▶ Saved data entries
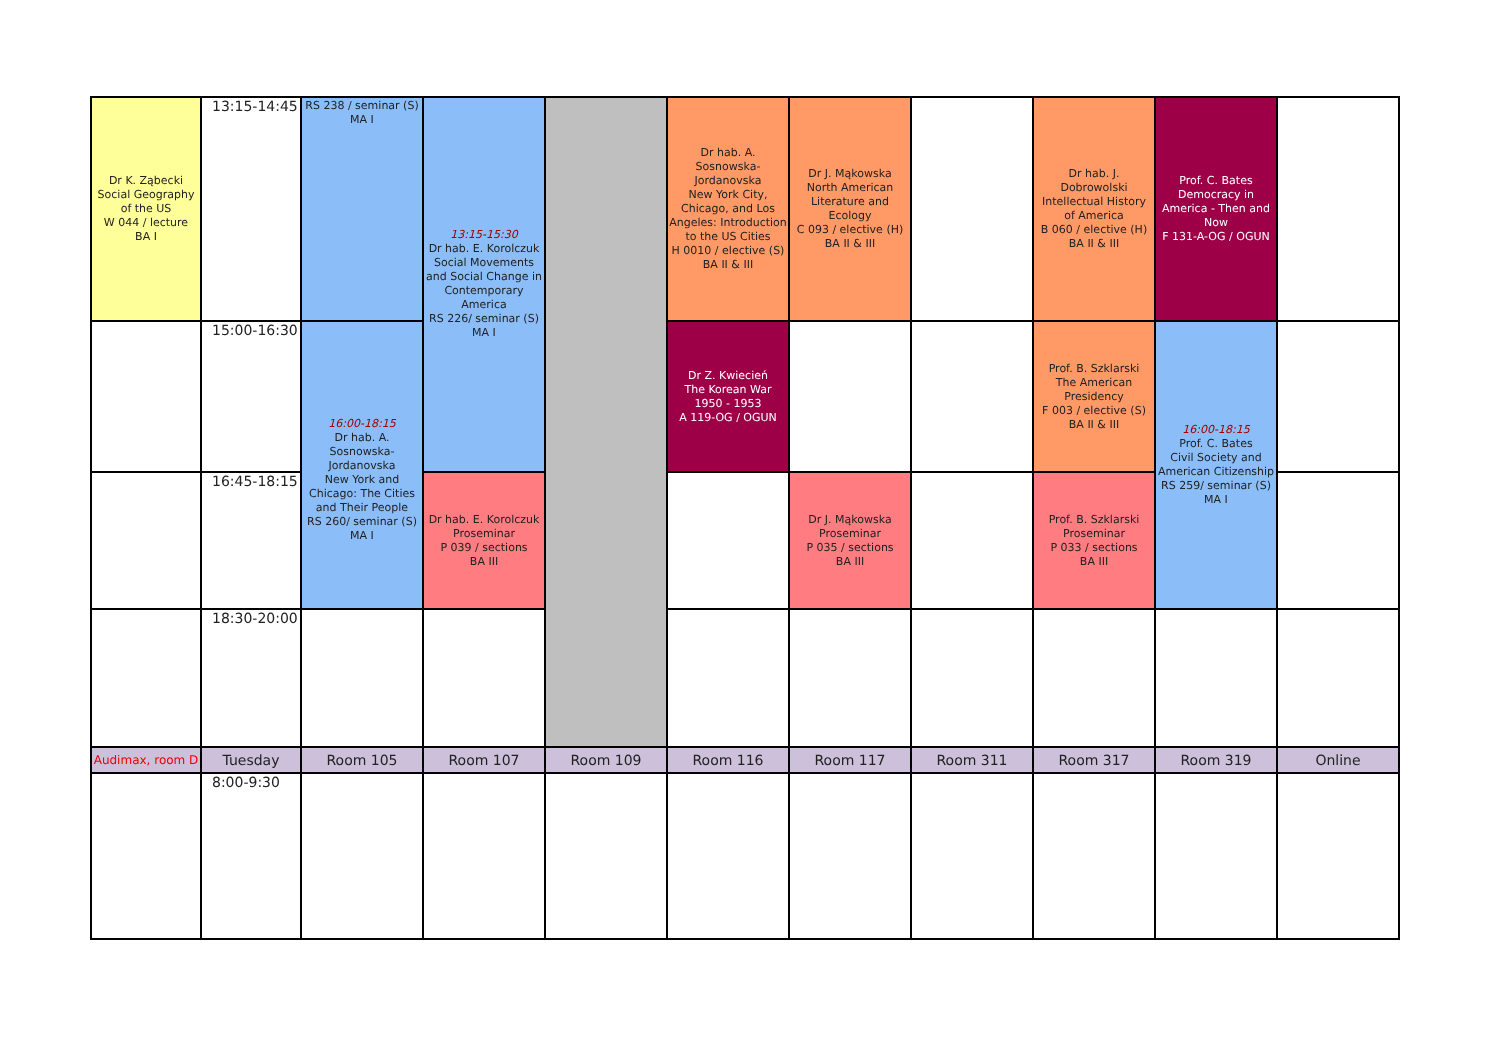| Dr K. Ząbecki Social Geography of the US W 044 / lecture BA I | 13:15-14:45 | RS 238 / seminar (S) MA I | 13:15-15:30 Dr hab. E. Korolczuk Social Movements and Social Change in Contemporary America RS 226/ seminar (S) MA I | | Dr hab. A. Sosnowska-Jordanovska New York City, Chicago, and Los Angeles: Introduction to the US Cities H 0010 / elective (S) BA II & III | Dr J. Mąkowska North American Literature and Ecology C 093 / elective (H) BA II & III | | Dr hab. J. Dobrowolski Intellectual History of America B 060 / elective (H) BA II & III | Prof. C. Bates Democracy in America - Then and Now F 131-A-OG / OGUN | |
| | 15:00-16:30 | 16:00-18:15 Dr hab. A. Sosnowska-Jordanovska New York and Chicago: The Cities and Their People RS 260/ seminar (S) MA I | | | Dr Z. Kwiecień The Korean War 1950 - 1953 A 119-OG / OGUN | | | Prof. B. Szklarski The American Presidency F 003 / elective (S) BA II & III | 16:00-18:15 Prof. C. Bates Civil Society and American Citizenship RS 259/ seminar (S) MA I | |
| | 16:45-18:15 | | Dr hab. E. Korolczuk Proseminar P 039 / sections BA III | | | Dr J. Mąkowska Proseminar P 035 / sections BA III | | Prof. B. Szklarski Proseminar P 033 / sections BA III | | |
| | 18:30-20:00 | | | | | | | | | |
| Audimax, room D | Tuesday | Room 105 | Room 107 | Room 109 | Room 116 | Room 117 | Room 311 | Room 317 | Room 319 | Online |
| | 8:00-9:30 | | | | | | | | | |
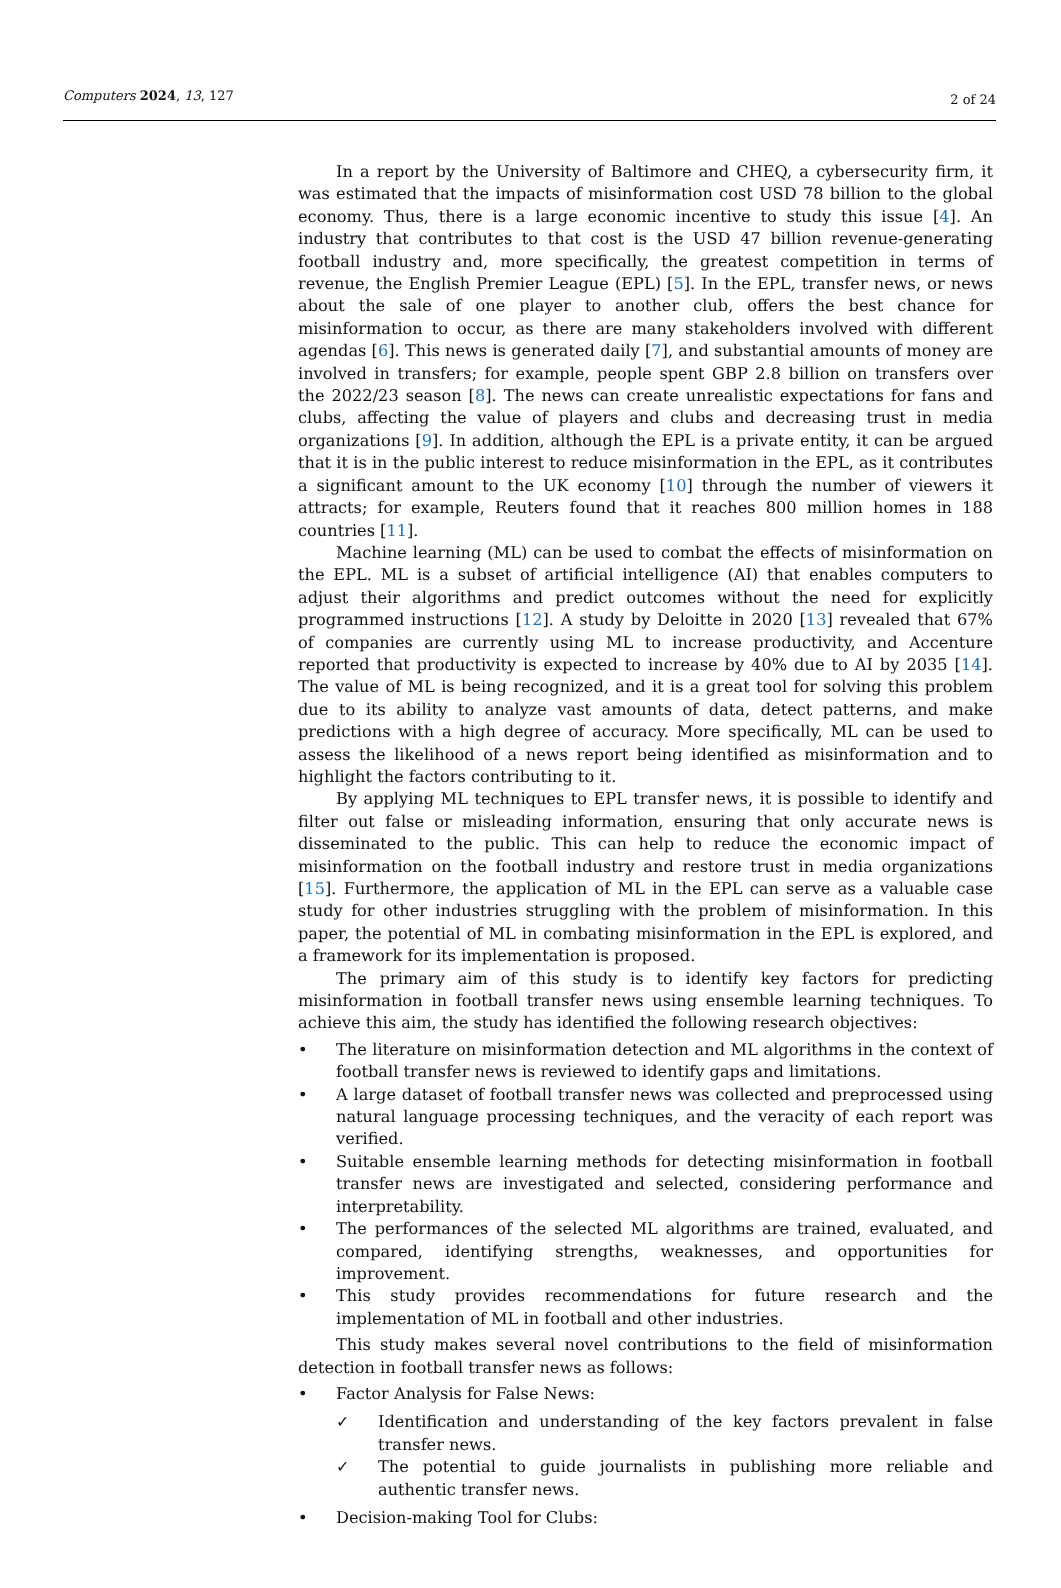Computers 2024, 13, 127 2 of 24
In a report by the University of Baltimore and CHEQ, a cybersecurity firm, it was estimated that the impacts of misinformation cost USD 78 billion to the global economy. Thus, there is a large economic incentive to study this issue [4]. An industry that contributes to that cost is the USD 47 billion revenue-generating football industry and, more specifically, the greatest competition in terms of revenue, the English Premier League (EPL) [5]. In the EPL, transfer news, or news about the sale of one player to another club, offers the best chance for misinformation to occur, as there are many stakeholders involved with different agendas [6]. This news is generated daily [7], and substantial amounts of money are involved in transfers; for example, people spent GBP 2.8 billion on transfers over the 2022/23 season [8]. The news can create unrealistic expectations for fans and clubs, affecting the value of players and clubs and decreasing trust in media organizations [9]. In addition, although the EPL is a private entity, it can be argued that it is in the public interest to reduce misinformation in the EPL, as it contributes a significant amount to the UK economy [10] through the number of viewers it attracts; for example, Reuters found that it reaches 800 million homes in 188 countries [11].
Machine learning (ML) can be used to combat the effects of misinformation on the EPL. ML is a subset of artificial intelligence (AI) that enables computers to adjust their algorithms and predict outcomes without the need for explicitly programmed instructions [12]. A study by Deloitte in 2020 [13] revealed that 67% of companies are currently using ML to increase productivity, and Accenture reported that productivity is expected to increase by 40% due to AI by 2035 [14]. The value of ML is being recognized, and it is a great tool for solving this problem due to its ability to analyze vast amounts of data, detect patterns, and make predictions with a high degree of accuracy. More specifically, ML can be used to assess the likelihood of a news report being identified as misinformation and to highlight the factors contributing to it.
By applying ML techniques to EPL transfer news, it is possible to identify and filter out false or misleading information, ensuring that only accurate news is disseminated to the public. This can help to reduce the economic impact of misinformation on the football industry and restore trust in media organizations [15]. Furthermore, the application of ML in the EPL can serve as a valuable case study for other industries struggling with the problem of misinformation. In this paper, the potential of ML in combating misinformation in the EPL is explored, and a framework for its implementation is proposed.
The primary aim of this study is to identify key factors for predicting misinformation in football transfer news using ensemble learning techniques. To achieve this aim, the study has identified the following research objectives:
• The literature on misinformation detection and ML algorithms in the context of football transfer news is reviewed to identify gaps and limitations.
• A large dataset of football transfer news was collected and preprocessed using natural language processing techniques, and the veracity of each report was verified.
• Suitable ensemble learning methods for detecting misinformation in football transfer news are investigated and selected, considering performance and interpretability.
• The performances of the selected ML algorithms are trained, evaluated, and compared, identifying strengths, weaknesses, and opportunities for improvement.
• This study provides recommendations for future research and the implementation of ML in football and other industries.
This study makes several novel contributions to the field of misinformation detection in football transfer news as follows:
• Factor Analysis for False News:
✓ Identification and understanding of the key factors prevalent in false transfer news.
✓ The potential to guide journalists in publishing more reliable and authentic transfer news.
• Decision-making Tool for Clubs:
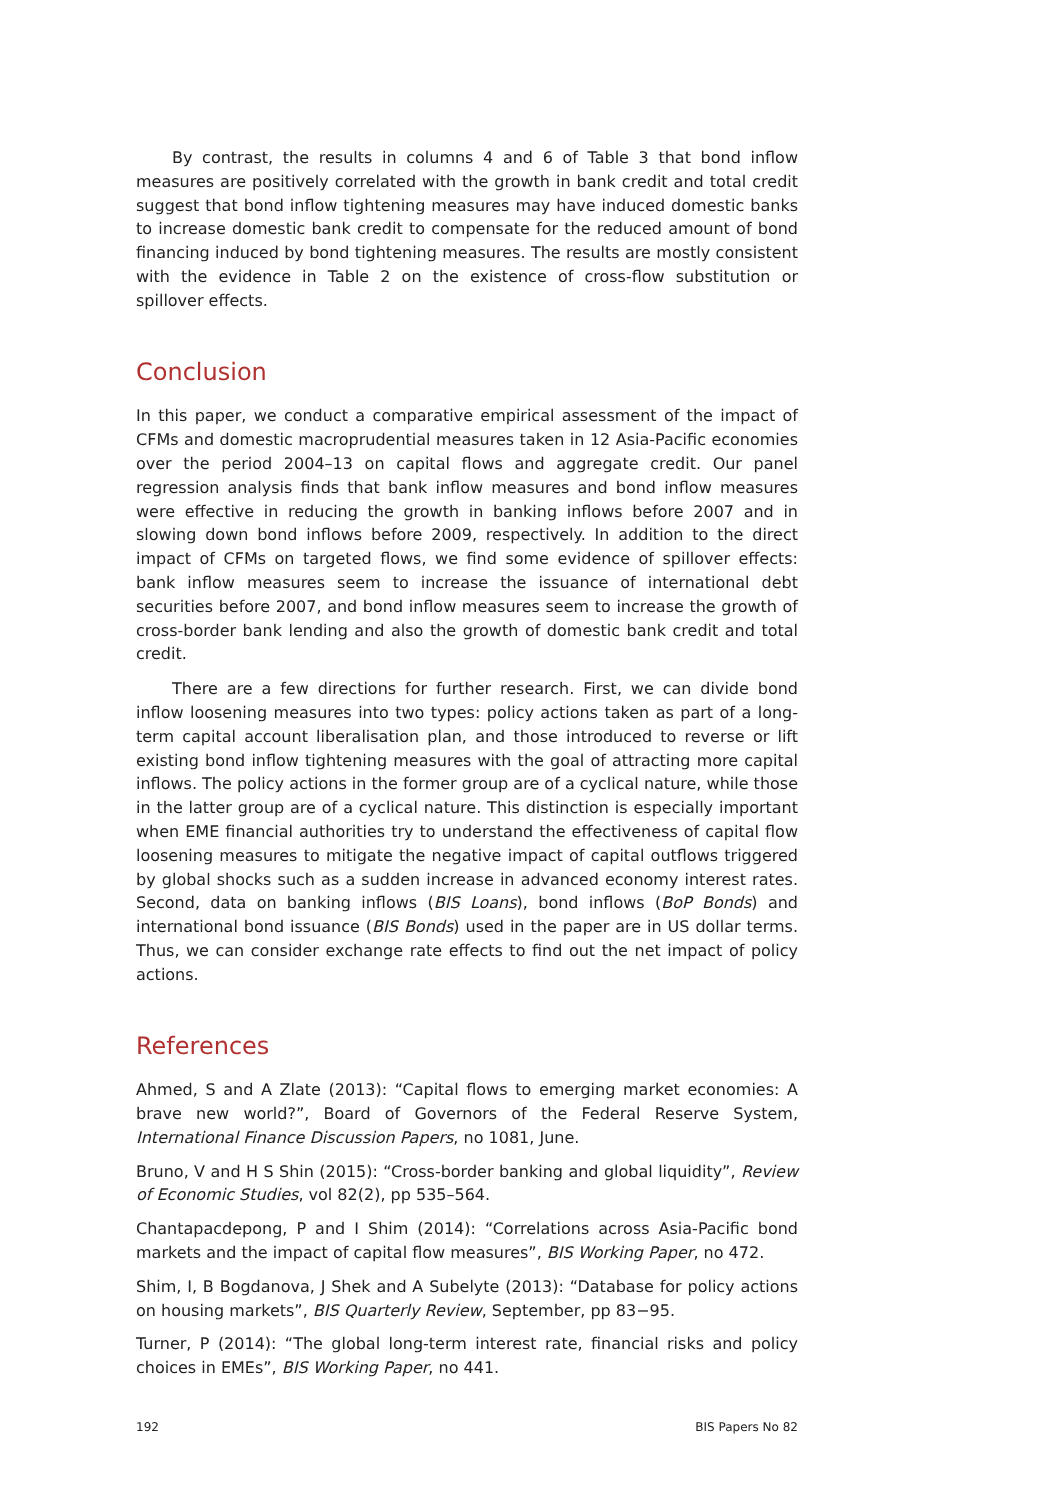By contrast, the results in columns 4 and 6 of Table 3 that bond inflow measures are positively correlated with the growth in bank credit and total credit suggest that bond inflow tightening measures may have induced domestic banks to increase domestic bank credit to compensate for the reduced amount of bond financing induced by bond tightening measures. The results are mostly consistent with the evidence in Table 2 on the existence of cross-flow substitution or spillover effects.
Conclusion
In this paper, we conduct a comparative empirical assessment of the impact of CFMs and domestic macroprudential measures taken in 12 Asia-Pacific economies over the period 2004–13 on capital flows and aggregate credit. Our panel regression analysis finds that bank inflow measures and bond inflow measures were effective in reducing the growth in banking inflows before 2007 and in slowing down bond inflows before 2009, respectively. In addition to the direct impact of CFMs on targeted flows, we find some evidence of spillover effects: bank inflow measures seem to increase the issuance of international debt securities before 2007, and bond inflow measures seem to increase the growth of cross-border bank lending and also the growth of domestic bank credit and total credit.
There are a few directions for further research. First, we can divide bond inflow loosening measures into two types: policy actions taken as part of a long-term capital account liberalisation plan, and those introduced to reverse or lift existing bond inflow tightening measures with the goal of attracting more capital inflows. The policy actions in the former group are of a cyclical nature, while those in the latter group are of a cyclical nature. This distinction is especially important when EME financial authorities try to understand the effectiveness of capital flow loosening measures to mitigate the negative impact of capital outflows triggered by global shocks such as a sudden increase in advanced economy interest rates. Second, data on banking inflows (BIS Loans), bond inflows (BoP Bonds) and international bond issuance (BIS Bonds) used in the paper are in US dollar terms. Thus, we can consider exchange rate effects to find out the net impact of policy actions.
References
Ahmed, S and A Zlate (2013): “Capital flows to emerging market economies: A brave new world?”, Board of Governors of the Federal Reserve System, International Finance Discussion Papers, no 1081, June.
Bruno, V and H S Shin (2015): “Cross-border banking and global liquidity”, Review of Economic Studies, vol 82(2), pp 535–564.
Chantapacdepong, P and I Shim (2014): “Correlations across Asia-Pacific bond markets and the impact of capital flow measures”, BIS Working Paper, no 472.
Shim, I, B Bogdanova, J Shek and A Subelyte (2013): “Database for policy actions on housing markets”, BIS Quarterly Review, September, pp 83−95.
Turner, P (2014): “The global long-term interest rate, financial risks and policy choices in EMEs”, BIS Working Paper, no 441.
192 BIS Papers No 82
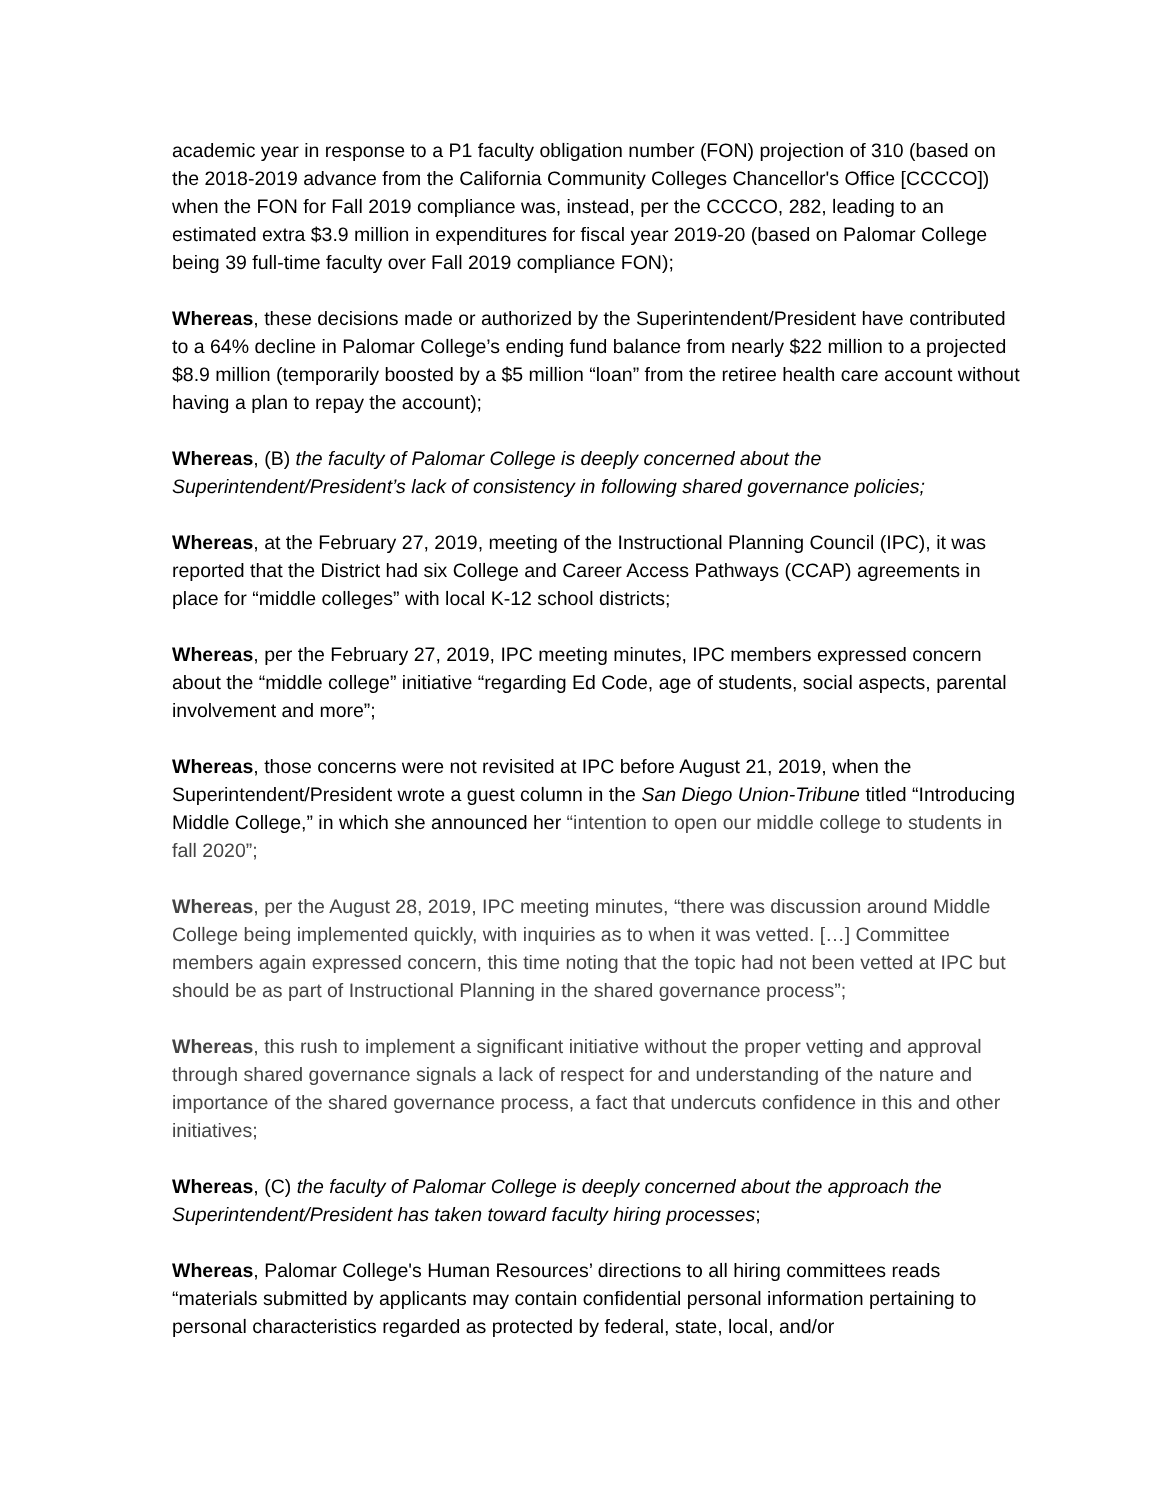academic year in response to a P1 faculty obligation number (FON) projection of 310 (based on the 2018-2019 advance from the California Community Colleges Chancellor's Office [CCCCO]) when the FON for Fall 2019 compliance was, instead, per the CCCCO, 282, leading to an estimated extra $3.9 million in expenditures for fiscal year 2019-20 (based on Palomar College being 39 full-time faculty over Fall 2019 compliance FON);
Whereas, these decisions made or authorized by the Superintendent/President have contributed to a 64% decline in Palomar College’s ending fund balance from nearly $22 million to a projected $8.9 million (temporarily boosted by a $5 million “loan” from the retiree health care account without having a plan to repay the account);
Whereas, (B) the faculty of Palomar College is deeply concerned about the Superintendent/President’s lack of consistency in following shared governance policies;
Whereas, at the February 27, 2019, meeting of the Instructional Planning Council (IPC), it was reported that the District had six College and Career Access Pathways (CCAP) agreements in place for “middle colleges” with local K-12 school districts;
Whereas, per the February 27, 2019, IPC meeting minutes, IPC members expressed concern about the “middle college” initiative “regarding Ed Code, age of students, social aspects, parental involvement and more”;
Whereas, those concerns were not revisited at IPC before August 21, 2019, when the Superintendent/President wrote a guest column in the San Diego Union-Tribune titled “Introducing Middle College,” in which she announced her “intention to open our middle college to students in fall 2020”;
Whereas, per the August 28, 2019, IPC meeting minutes, “there was discussion around Middle College being implemented quickly, with inquiries as to when it was vetted. […] Committee members again expressed concern, this time noting that the topic had not been vetted at IPC but should be as part of Instructional Planning in the shared governance process”;
Whereas, this rush to implement a significant initiative without the proper vetting and approval through shared governance signals a lack of respect for and understanding of the nature and importance of the shared governance process, a fact that undercuts confidence in this and other initiatives;
Whereas, (C) the faculty of Palomar College is deeply concerned about the approach the Superintendent/President has taken toward faculty hiring processes;
Whereas, Palomar College's Human Resources’ directions to all hiring committees reads “materials submitted by applicants may contain confidential personal information pertaining to personal characteristics regarded as protected by federal, state, local, and/or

▶ YOUR GOAL
Out of the data above, transcribe exactly and only the lines starting with the line that has "Whereas, those concerns" and going on through the line that has "Whereas, (C) the", both included.

▶ SOLVED PROBLEM
Whereas, those concerns were not revisited at IPC before August 21, 2019, when the Superintendent/President wrote a guest column in the San Diego Union-Tribune titled “Introducing Middle College,” in which she announced her “intention to open our middle college to students in fall 2020”;
Whereas, per the August 28, 2019, IPC meeting minutes, “there was discussion around Middle College being implemented quickly, with inquiries as to when it was vetted. […] Committee members again expressed concern, this time noting that the topic had not been vetted at IPC but should be as part of Instructional Planning in the shared governance process”;
Whereas, this rush to implement a significant initiative without the proper vetting and approval through shared governance signals a lack of respect for and understanding of the nature and importance of the shared governance process, a fact that undercuts confidence in this and other initiatives;
Whereas, (C) the faculty of Palomar College is deeply concerned about the approach the Superintendent/President has taken toward faculty hiring processes;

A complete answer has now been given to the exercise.